Administration of the contrast agent gadoxetate disodium allowed for vivid enhancement of the focal lesions (Figures 2C–2F). This is a classic finding for primary liver lesions such as focal nodular hyperplasia (FNH), HCC, and hepatic adenoma. An interesting phenomenon occurs when the portal venous and hepatocyte phases are observed—the 2 anterior lesions do not take up the contrast agent (Figures 2I and 2J). Again, this shows a section of tissue with either a dysfunctional OATP1B1 transport mechanism or enhanced excretion from the hepatocyte into the biliary canaliculi. In contrast, the larger lesion contains some areas which do take up the contrast agent while some areas do not. Overall, these lesions are highly suspicious for HCC. This is further supported with T2-based imaging (Figures 2K–2N), which show restricted diffusion. Based on the overwhelming evidence of HCC, which became apparent with imaging studies, another biopsy was ordered; these pathologic findings showed malignancy consistent with HCC.
Thus, this is an example in which different HCC lesions have different enhancement patterns in imaging studies. While the larger posterior lesion exhibited characteristics which allowed it in part to take up the contrast agent, neither of the 2 smaller anterior lesions took up the contrast agent. A retrospective study recently reported by Tsuboyama and colleagues may help to explain the differential appearance of HCC lesions observed here.3 This study correlated gadoxetate disodium–enhanced imaging studies with immunohistochemical staining. High enhancement was associated with positive expression of OATP1B1 and/or OATP1B3. In addition, 2 patterns of MRP2 expression that correlated with enhancement emerged—decreased total expression as well as increased expression at the luminal membrane of pseudoglands. Additionally, this study showed that nodules with bile pigment significantly appeared to be enhanced. Notably, this study suggests that uptake of the contrast agent gadoxetate disodium is actually dependent on the expression of transport proteins and receptors, which until now could only be assessed with a tumor biopsy followed by immunohistochemistry.
Adverse Events Associated With Gadolinium-based Contrast Agents
A potential risk associated with the use of gadolinium-based contrast agents is nephrogenic systemic fibrosis. In May 2007, the US Food and Drug Administration issued black-box warnings for all gadolinium-based contrast agents for MRI, based on an increased risk of nephrogenic systemic fibrosis in patients with kidney disease and patients with chronic liver disease, including those who are about to undergo or have recently undergone liver transplantation. The warning cites the possibility of nephrogenic systemic fibrosis in patients with severe kidney insufficiency. Gadolinium-based agents should not be used in patients with acute or chronic severe renal insufficiency (defined as a glomerular filtration rate of <30 mL/min/1.73 m2), patients with acute renal insufficiency of any severity due to the hepatorenal syndrome, or during the perioperative liver transplantation period.

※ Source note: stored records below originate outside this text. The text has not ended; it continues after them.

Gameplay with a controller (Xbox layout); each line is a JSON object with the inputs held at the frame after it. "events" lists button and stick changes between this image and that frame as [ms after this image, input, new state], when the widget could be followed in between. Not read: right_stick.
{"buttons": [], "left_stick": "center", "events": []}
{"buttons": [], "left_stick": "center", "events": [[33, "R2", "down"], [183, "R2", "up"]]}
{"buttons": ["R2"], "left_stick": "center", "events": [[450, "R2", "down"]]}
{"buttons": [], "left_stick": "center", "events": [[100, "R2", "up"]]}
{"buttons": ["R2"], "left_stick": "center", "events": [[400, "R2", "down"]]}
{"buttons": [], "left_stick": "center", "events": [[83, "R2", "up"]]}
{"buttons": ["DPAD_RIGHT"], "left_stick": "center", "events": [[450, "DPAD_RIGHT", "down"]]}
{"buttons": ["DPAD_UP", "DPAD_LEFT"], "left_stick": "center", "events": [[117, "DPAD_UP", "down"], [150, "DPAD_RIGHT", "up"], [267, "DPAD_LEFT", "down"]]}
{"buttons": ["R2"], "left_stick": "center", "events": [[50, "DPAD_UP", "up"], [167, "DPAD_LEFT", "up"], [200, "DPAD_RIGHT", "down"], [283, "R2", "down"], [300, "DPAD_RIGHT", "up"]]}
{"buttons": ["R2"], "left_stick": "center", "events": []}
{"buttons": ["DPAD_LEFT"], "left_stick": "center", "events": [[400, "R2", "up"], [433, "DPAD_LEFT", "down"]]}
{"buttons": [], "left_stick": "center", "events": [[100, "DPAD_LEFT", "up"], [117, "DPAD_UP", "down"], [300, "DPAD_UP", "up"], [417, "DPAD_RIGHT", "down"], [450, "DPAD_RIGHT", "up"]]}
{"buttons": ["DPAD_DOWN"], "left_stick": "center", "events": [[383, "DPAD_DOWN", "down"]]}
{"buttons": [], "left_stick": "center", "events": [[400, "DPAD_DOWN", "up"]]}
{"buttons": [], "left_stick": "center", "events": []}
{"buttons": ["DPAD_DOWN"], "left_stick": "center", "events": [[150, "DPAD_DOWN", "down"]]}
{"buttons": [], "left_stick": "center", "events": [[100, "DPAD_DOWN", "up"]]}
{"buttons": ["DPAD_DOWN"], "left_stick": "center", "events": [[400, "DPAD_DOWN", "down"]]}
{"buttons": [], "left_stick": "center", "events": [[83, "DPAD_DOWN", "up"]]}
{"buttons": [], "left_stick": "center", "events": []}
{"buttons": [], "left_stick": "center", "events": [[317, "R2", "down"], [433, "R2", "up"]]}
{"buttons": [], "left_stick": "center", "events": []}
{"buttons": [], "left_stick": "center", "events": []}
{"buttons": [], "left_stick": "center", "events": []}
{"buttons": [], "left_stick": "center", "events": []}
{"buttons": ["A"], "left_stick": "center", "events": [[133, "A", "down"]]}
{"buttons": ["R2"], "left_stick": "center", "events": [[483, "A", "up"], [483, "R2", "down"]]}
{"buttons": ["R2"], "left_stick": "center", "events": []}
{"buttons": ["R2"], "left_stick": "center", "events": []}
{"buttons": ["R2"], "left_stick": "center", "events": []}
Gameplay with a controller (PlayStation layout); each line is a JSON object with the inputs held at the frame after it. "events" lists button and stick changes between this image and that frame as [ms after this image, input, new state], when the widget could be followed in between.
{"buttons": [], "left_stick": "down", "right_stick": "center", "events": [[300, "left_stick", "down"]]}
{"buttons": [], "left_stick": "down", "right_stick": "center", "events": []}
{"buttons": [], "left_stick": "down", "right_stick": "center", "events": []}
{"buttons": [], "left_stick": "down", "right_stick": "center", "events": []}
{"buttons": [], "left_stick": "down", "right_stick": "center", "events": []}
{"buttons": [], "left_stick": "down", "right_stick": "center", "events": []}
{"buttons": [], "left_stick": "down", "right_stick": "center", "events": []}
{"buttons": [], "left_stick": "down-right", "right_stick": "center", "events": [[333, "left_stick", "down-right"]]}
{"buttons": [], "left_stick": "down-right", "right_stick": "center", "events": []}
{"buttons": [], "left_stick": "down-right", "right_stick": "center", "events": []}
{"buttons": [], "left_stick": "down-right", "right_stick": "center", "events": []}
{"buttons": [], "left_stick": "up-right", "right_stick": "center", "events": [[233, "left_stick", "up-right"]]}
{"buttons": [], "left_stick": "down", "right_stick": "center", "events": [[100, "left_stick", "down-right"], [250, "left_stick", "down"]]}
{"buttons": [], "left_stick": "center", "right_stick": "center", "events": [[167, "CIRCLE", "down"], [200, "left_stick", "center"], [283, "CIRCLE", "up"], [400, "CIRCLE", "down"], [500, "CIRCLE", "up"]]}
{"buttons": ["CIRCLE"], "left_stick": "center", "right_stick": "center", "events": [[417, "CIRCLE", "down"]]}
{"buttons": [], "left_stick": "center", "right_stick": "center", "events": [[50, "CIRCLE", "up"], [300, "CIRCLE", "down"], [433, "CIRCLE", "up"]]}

In a single-center study of 18,142 MRI examinations administered with and without gadolinium-based contrast media, the incidence of acute adverse reactions to these agents was 0.48%.4 Among the adverse reactions, 96% were mild, 2% were moderate (1 patient developed shortness of breath that required oxygen supplementation and intravenous steroidal management), and 2% were severe (1 patient developed an anaphylactoid reaction, but successfully recovered with resuscitation). Among the 45 patients who developed adverse reactions, 3 patients (6.7%) had had previous adverse reactions to iodinated contrast media, 3 (6.7%) had had previous reactions to a different gadolinium-based contrast agent, 1 (2%) had asthma, and 9 (20%) had a history of drug/food allergy. The researchers noted that these rates of adverse events concurred with those previously reported.
Summary
Both of the cases presented here revolve around the use of gadoxetate disodium as a contrast agent. Personally, in our clinical practice, we now rely heavily on this agent in our imaging studies. However, we did not switch immediately to this agent when it first became available. Instead, we restricted its use at first to young females in whom it was necessary to differentiate FNH and adenoma. We then applied gadoxetate disodium in an off-label setting to support biliary imaging, which we found to be very helpful. Subsequently, we began to more routinely use this particular contrast agent in studies looking for metastatic or secondary liver lesions. Now, gadoxetate disodium has become our default agent for imaging studies unless there is a need to look for vascular issues.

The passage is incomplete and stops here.